Although the two women have only met a handful of times they have a natural rapport, with Dench, looking chic in a cream suit and embroidered scarf, protectively touching Lee’s forearm as they talk about the movie Philomena.

It’s a tragic tale and, unfortunately, not an incredibly rare one for women like Lee who, as an unmarried teenager in Fifties Ireland, fell pregnant and was disowned by her family.

She was sent to a convent to have her baby, before being made to ‘repay’ the nuns by working in the laundry.

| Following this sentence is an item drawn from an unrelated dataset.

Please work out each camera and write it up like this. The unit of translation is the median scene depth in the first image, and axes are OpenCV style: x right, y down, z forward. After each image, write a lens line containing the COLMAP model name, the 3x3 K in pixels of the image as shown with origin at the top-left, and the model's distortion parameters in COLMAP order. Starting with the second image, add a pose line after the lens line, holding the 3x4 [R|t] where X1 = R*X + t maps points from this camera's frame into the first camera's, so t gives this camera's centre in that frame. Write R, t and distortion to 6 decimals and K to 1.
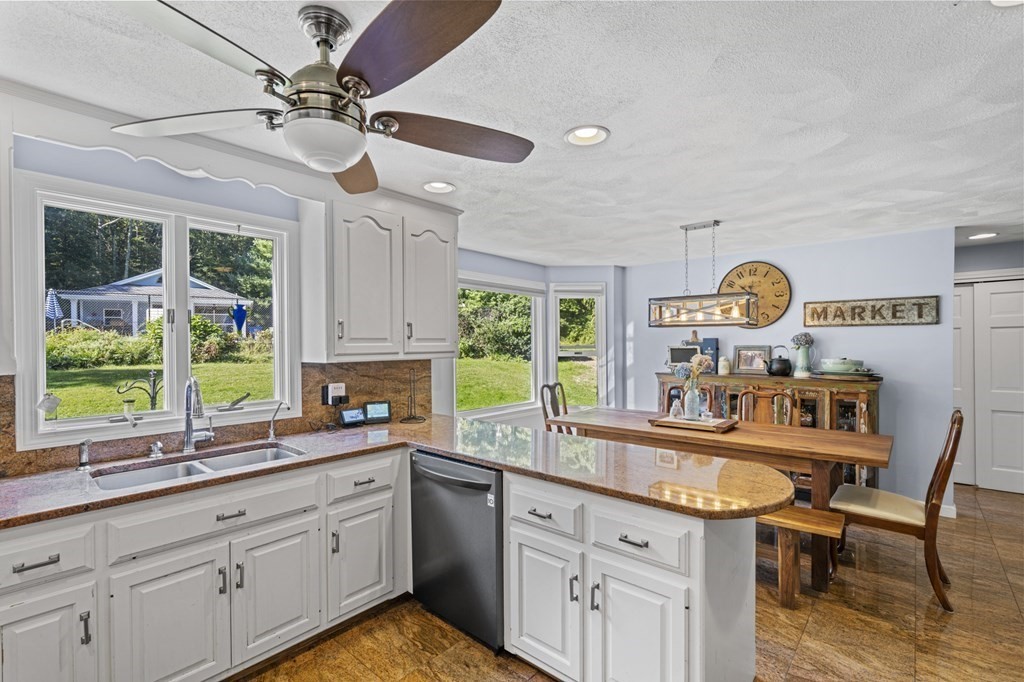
lens RADIAL K [[457.2, 0, 520.6], [0, 457.2, 347.3], [0, 0, 1]] dist [-0.003168, -0.000301]
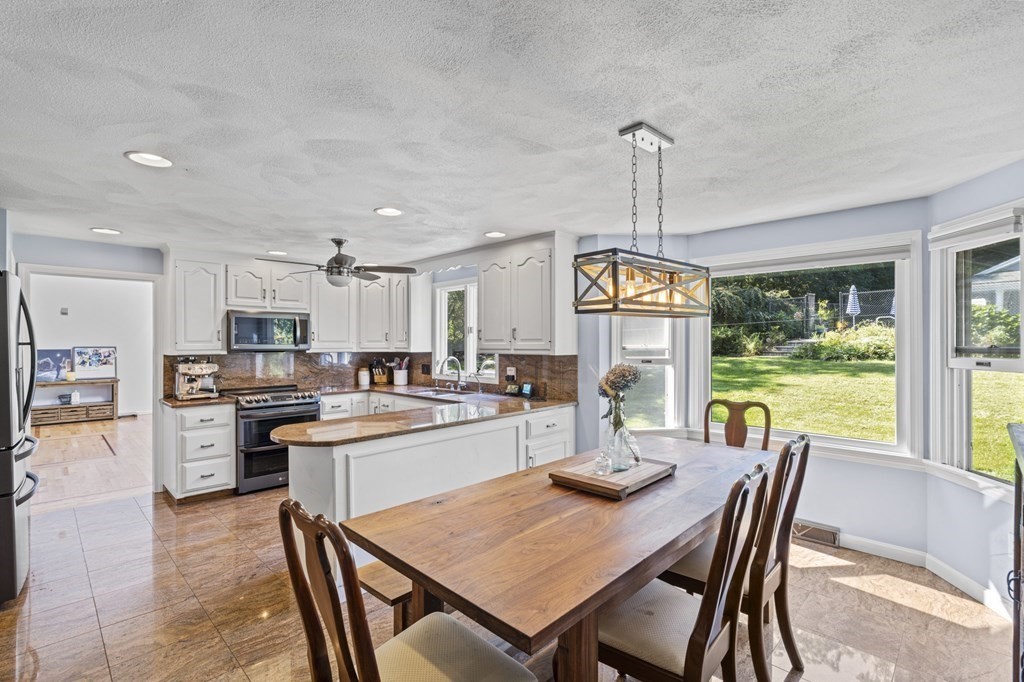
lens RADIAL K [[469.6, 0, 507.7], [0, 469.6, 340.4], [0, 0, 1]] dist [-0.002965, -0.000029]
pose [[-0.066282, 0.001710, -0.997799, 0.849065], [-0.004092, 0.999990, 0.001985, -0.013143], [0.997793, 0.004215, -0.066274, 0.742495]]
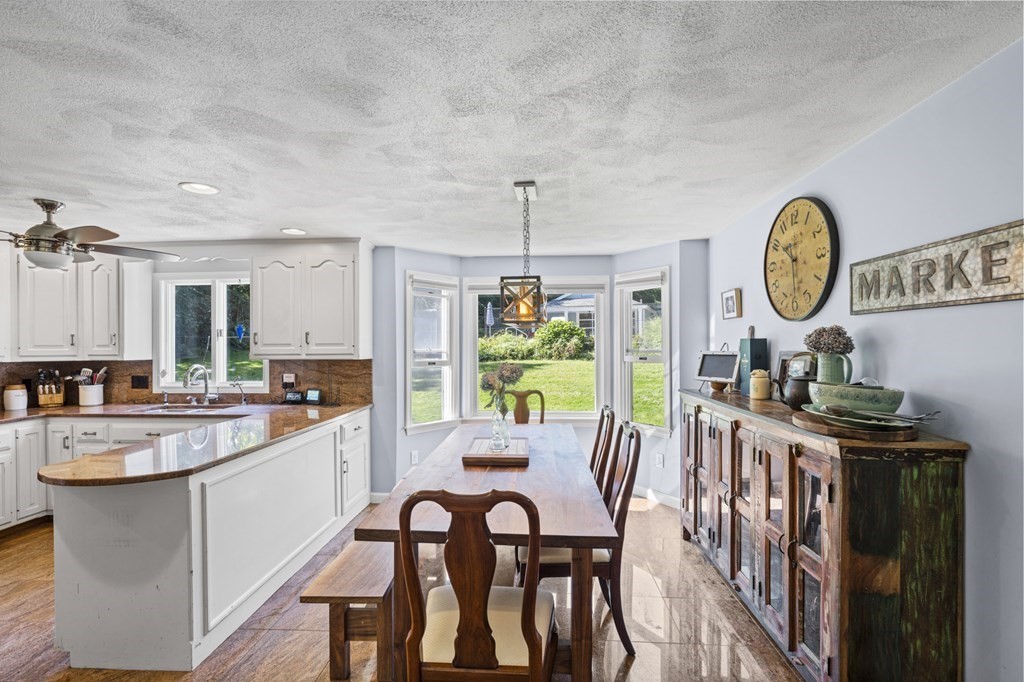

Lee was given one precious hour a day with her son Anthony and then, when he was three years old, he was taken from the convent without her authority (she later discover he’d been sold to an American family), and Lee spent the next 50 years trying in vain to establish his whereabouts.

Through a lucky set of circumstances, she met journalist Martin Sixsmith who arranged a visit to the US to find out what had happened to him. The movie follows these two very different people as they embark on an extraordinary road trip.

“It’s a wonderful film,” says the dark-haired Lee, who looks elegant in a purple skirt and blouse and whose banter and demeanour belie the fact she’s 80 years old. “Judi does it justice. What a lady.”

Although Lee’s story was turned into a book called The Lost Child Of Philomena Lee by Sixsmith, Dench admits she wasn’t aware of the story before receiving the script.

“Steve [Coogan, who produced, co-wrote and stars in the movie as Sixsmith] came to my home and read it to me and I immediately I wanted to do it,” says 78-year-old Dench.

The first thing she wanted to do was meet the woman she’d be playing. “We met for lunch, didn’t we, just before we started filming,” says the actress, looking at Lee before admitting how’very difficult’ it is to portray someone real - and still living.

“One’s concern is to do credit and justice to the person you play. And that’s why we met because unless you have a kind of essence of the person, you don’t know the sieve that all the things have got to go through. And she made me laugh so much.”

Lee smiles in response. “Did I?” she asks. “Well, that’s the trouble with being Irish!”

Although Lee’s story has now been transferred to the big screen, it wasn’t an easy decision for her to go public with a secret she’d kept to herself for half a century (on what would’ve been Anthony’s 50th birthday, she finally told her two children).

Philomena marks the fourth time Dench has united with director Stephen Frears. “I love working with him, he’s just supreme to work with,” she says.

“He hardly says anything but he doesn’t need to, you get the gist of it!”

Dench too hopes the movie may act as some form of comfort for those who had similar experiences, but she also believes it’s testament to one woman’s courage.

“I think the story is about Philomena’s faith and strength and I think it’s completely remarkable,” she says.